Records for the task:
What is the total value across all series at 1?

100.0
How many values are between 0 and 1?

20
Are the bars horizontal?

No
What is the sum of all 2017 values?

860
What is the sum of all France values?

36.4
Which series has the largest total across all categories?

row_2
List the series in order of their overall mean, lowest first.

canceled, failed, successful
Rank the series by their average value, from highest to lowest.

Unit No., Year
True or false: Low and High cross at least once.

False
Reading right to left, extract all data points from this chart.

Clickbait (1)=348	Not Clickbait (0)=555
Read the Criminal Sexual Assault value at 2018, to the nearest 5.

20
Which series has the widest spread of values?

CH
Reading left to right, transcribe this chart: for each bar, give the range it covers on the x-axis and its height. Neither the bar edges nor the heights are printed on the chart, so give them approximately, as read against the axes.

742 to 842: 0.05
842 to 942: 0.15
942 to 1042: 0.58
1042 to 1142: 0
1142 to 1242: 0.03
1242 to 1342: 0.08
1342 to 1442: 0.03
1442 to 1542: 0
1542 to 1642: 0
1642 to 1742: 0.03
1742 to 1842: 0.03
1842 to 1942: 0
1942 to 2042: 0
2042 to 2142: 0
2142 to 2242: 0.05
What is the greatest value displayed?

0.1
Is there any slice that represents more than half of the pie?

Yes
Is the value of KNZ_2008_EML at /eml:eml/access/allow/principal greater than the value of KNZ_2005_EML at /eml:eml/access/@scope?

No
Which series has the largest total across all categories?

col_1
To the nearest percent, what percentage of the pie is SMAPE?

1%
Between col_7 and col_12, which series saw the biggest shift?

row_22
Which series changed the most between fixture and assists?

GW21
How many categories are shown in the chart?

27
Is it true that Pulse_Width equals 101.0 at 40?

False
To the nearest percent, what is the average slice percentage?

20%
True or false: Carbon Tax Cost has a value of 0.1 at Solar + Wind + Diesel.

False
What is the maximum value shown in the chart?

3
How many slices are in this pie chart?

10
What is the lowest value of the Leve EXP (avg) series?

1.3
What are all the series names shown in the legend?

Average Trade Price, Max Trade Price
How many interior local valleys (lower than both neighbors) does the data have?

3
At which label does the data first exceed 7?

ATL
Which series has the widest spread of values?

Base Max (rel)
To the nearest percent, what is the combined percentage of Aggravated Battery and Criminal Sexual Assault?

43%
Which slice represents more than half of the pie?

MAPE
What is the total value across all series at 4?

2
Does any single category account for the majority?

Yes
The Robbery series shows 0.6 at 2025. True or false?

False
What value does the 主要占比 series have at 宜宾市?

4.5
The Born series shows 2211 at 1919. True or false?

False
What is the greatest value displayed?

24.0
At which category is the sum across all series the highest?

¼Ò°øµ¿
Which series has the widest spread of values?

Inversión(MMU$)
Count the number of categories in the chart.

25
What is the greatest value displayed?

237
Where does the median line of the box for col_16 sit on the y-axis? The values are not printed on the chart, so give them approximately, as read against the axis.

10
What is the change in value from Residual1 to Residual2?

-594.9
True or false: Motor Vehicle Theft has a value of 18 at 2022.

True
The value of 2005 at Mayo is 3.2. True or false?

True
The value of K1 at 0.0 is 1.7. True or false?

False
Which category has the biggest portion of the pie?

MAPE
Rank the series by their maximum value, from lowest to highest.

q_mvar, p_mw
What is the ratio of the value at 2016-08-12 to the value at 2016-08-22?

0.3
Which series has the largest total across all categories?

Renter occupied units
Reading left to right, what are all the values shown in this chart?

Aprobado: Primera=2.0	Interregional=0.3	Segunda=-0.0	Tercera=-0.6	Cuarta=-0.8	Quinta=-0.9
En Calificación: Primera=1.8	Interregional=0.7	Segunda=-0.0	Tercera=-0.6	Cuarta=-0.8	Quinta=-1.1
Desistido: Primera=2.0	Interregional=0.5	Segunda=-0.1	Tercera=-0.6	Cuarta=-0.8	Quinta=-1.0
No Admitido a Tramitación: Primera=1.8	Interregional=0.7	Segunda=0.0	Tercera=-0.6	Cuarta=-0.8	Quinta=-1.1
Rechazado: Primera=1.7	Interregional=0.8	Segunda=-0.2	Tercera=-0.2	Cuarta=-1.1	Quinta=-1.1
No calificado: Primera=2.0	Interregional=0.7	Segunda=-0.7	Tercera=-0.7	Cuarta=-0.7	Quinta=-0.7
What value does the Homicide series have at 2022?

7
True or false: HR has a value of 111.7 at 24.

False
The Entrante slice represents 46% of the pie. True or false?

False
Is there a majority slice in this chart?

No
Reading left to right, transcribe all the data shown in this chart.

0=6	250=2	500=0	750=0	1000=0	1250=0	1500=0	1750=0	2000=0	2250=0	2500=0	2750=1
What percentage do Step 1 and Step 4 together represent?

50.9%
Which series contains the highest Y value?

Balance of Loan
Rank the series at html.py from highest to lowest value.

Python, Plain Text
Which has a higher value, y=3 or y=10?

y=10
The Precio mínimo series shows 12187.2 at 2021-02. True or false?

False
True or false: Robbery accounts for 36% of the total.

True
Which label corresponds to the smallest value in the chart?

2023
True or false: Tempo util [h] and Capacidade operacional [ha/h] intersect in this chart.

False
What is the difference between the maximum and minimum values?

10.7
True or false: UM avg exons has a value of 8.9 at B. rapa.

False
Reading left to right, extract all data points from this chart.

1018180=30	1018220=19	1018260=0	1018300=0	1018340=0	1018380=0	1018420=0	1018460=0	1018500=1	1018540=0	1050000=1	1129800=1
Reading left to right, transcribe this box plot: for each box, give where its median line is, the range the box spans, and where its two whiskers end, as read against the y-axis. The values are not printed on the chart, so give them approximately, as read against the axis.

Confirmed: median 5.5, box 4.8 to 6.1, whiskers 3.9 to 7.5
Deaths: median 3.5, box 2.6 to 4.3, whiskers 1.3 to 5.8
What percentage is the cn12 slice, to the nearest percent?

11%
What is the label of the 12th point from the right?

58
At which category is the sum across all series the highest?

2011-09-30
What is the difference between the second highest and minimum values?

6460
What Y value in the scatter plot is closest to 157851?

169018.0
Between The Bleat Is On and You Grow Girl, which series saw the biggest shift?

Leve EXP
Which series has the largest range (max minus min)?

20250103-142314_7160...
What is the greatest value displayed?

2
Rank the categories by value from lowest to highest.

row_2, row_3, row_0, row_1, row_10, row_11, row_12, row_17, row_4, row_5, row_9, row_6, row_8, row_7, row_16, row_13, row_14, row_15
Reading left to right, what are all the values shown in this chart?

The task: Please count the lines in the listing above containing the word "that", and reply with the number alone.

Output of the task: 2